6. Diversos suspeitam de diferentes coisas a respeito das sete vindictas de Caim, e assim afirmam que seu primeiro pecado foi não haver repartido justamente (Gn 4,2); o segundo ter inveja de seu irmão; o terceiro ter obrado com dolo quando disse: “ Vamos ao campo” (Gn 4,8); o quarto privado a vida dele; o quinto negar descaradamente: “ Não sei. Sou acaso o guarda de meu irmão?” (Gn 4,9); o sexto ter condenado a si mesmo: “ minha culpa é demasiado grande para que eu possa ser perdoado” (Gn 4,13); o sétimo não ter feito penitência nem quando após ter sido condenado, a exemplo dos ninivitas e de Ezequias, rei de Judá, que a força de lágrimas atrasaram uma morte eminente (2Rs 20, 1-3). E dizem que Deus clementíssimo o conservou até a sétima geração para que pelo menos, angustiado por tantos males e pela tristeza de uma vida tão longa, fizesse penitência e merecesse ser absolvido.
7. Alguns interpretam o número sete como pleno e perfeito reunindo testemunhos em muitas passagens das escrituras, e cujo sentido é do mesmo modo como inteiramente acima foi construído, que aquele que privou a vida de Caim havia libertado o próprio de imensa expiação e de passagem totalmente a pena de morte.
8. Mas tem também os que recorrem à interrogação de Pedro no evangelho e repetem: “ Senhor, quantas vezes pecará meu irmão contra mim e terei que perdoar ? Até sete vezes ? Disse-lhe Jesus: não digo que até sete vezes, mas sim setenta vezes sete vezes (Mt 18, 21-22).” E imaginam que a morte ou o pecado na sétima geração guardasse os sábados, quando Enoc foi subitamente arrebatado “ e não foi encontrado, porque lhe transladou o Senhor (Hb 11, 5).” Sobre o setenta e também o sete conforme esta explicação: com o advento do Cristo deixou na verdade de existir a culpa, pois o aguilhão foi quebrado.

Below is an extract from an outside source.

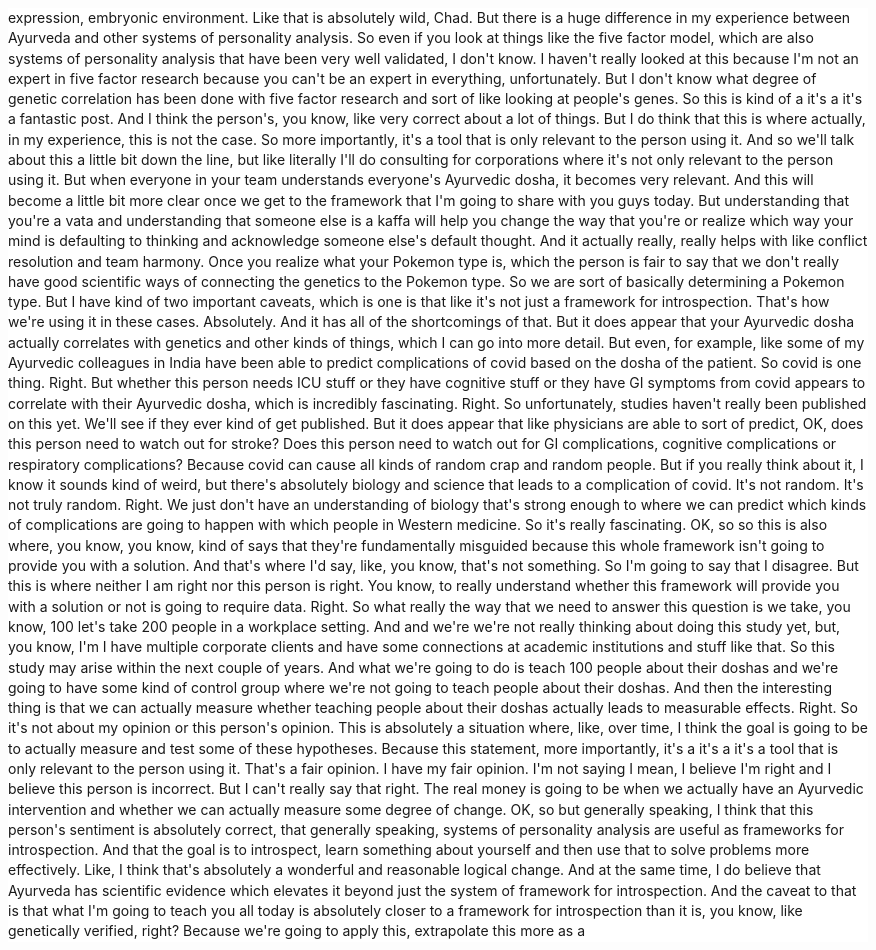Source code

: expression, embryonic environment. Like that is absolutely wild, Chad. But there is a huge difference in my experience between Ayurveda and other systems of personality analysis. So even if you look at things like the five factor model, which are also systems of personality analysis that have been very well validated, I don't know. I haven't really looked at this because I'm not an expert in five factor research because you can't be an expert in everything, unfortunately. But I don't know what degree of genetic correlation has been done with five factor research and sort of like looking at people's genes. So this is kind of a it's a it's a fantastic post. And I think the person's, you know, like very correct about a lot of things. But I do think that this is where actually, in my experience, this is not the case. So more importantly, it's a tool that is only relevant to the person using it. And so we'll talk about this a little bit down the line, but like literally I'll do consulting for corporations where it's not only relevant to the person using it. But when everyone in your team understands everyone's Ayurvedic dosha, it becomes very relevant. And this will become a little bit more clear once we get to the framework that I'm going to share with you guys today. But understanding that you're a vata and understanding that someone else is a kaffa will help you change the way that you're or realize which way your mind is defaulting to thinking and acknowledge someone else's default thought. And it actually really, really helps with like conflict resolution and team harmony. Once you realize what your Pokemon type is, which the person is fair to say that we don't really have good scientific ways of connecting the genetics to the Pokemon type. So we are sort of basically determining a Pokemon type. But I have kind of two important caveats, which is one is that like it's not just a framework for introspection. That's how we're using it in these cases. Absolutely. And it has all of the shortcomings of that. But it does appear that your Ayurvedic dosha actually correlates with genetics and other kinds of things, which I can go into more detail. But even, for example, like some of my Ayurvedic colleagues in India have been able to predict complications of covid based on the dosha of the patient. So covid is one thing. Right. But whether this person needs ICU stuff or they have cognitive stuff or they have GI symptoms from covid appears to correlate with their Ayurvedic dosha, which is incredibly fascinating. Right. So unfortunately, studies haven't really been published on this yet. We'll see if they ever kind of get published. But it does appear that like physicians are able to sort of predict, OK, does this person need to watch out for stroke? Does this person need to watch out for GI complications, cognitive complications or respiratory complications? Because covid can cause all kinds of random crap and random people. But if you really think about it, I know it sounds kind of weird, but there's absolutely biology and science that leads to a complication of covid. It's not random. It's not truly random. Right. We just don't have an understanding of biology that's strong enough to where we can predict which kinds of complications are going to happen with which people in Western medicine. So it's really fascinating. OK, so so this is also where, you know, you know, kind of says that they're fundamentally misguided because this whole framework isn't going to provide you with a solution. And that's where I'd say, like, you know, that's not something. So I'm going to say that I disagree. But this is where neither I am right nor this person is right. You know, to really understand whether this framework will provide you with a solution or not is going to require data. Right. So what really the way that we need to answer this question is we take, you know, 100 let's take 200 people in a workplace setting. And and we're we're not really thinking about doing this study yet, but, you know, I'm I have multiple corporate clients and have some connections at academic institutions and stuff like that. So this study may arise within the next couple of years. And what we're going to do is teach 100 people about their doshas and we're going to have some kind of control group where we're not going to teach people about their doshas. And then the interesting thing is that we can actually measure whether teaching people about their doshas actually leads to measurable effects. Right. So it's not about my opinion or this person's opinion. This is absolutely a situation where, like, over time, I think the goal is going to be to actually measure and test some of these hypotheses. Because this statement, more importantly, it's a it's a it's a tool that is only relevant to the person using it. That's a fair opinion. I have my fair opinion. I'm not saying I mean, I believe I'm right and I believe this person is incorrect. But I can't really say that right. The real money is going to be when we actually have an Ayurvedic intervention and whether we can actually measure some degree of change. OK, so but generally speaking, I think that this person's sentiment is absolutely correct, that generally speaking, systems of personality analysis are useful as frameworks for introspection. And that the goal is to introspect, learn something about yourself and then use that to solve problems more effectively. Like, I think that's absolutely a wonderful and reasonable logical change. And at the same time, I do believe that Ayurveda has scientific evidence which elevates it beyond just the system of framework for introspection. And the caveat to that is that what I'm going to teach you all today is absolutely closer to a framework for introspection than it is, you know, like genetically verified, right? Because we're going to apply this, extrapolate this more as a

9. Vou me referir todavia a outra opinião, para que não pareça que passo por alto. Alguns entendem o ano sétimo da remissão (Dt 15, 1) o quinquagésimo do jubileu e o quatrocentos e noventa que é o que entendem por “ setenta vezes sete vezes” de diversos modos, e afirmam que por este motivo se coloca cinquenta e quinhentos como número sagrado no evangelho na posição dos devedores (Lc 7, 41), e o quinquagésimo Salmo como da Penitência (Salmo 50), que se compõe de sete septenários e salta ao princípio da “ogdoada”. Não quero estender-me mais; basta o dito até aqui, pois com as ideias que fui derramando poderás tu mesmo compor uma dissertação tão ingente como um bosque, sobretudo sabendo que Orígenes ditou seus livros duodécimo e décimo terceiro sobre o Gênesis em torno somente desta questão.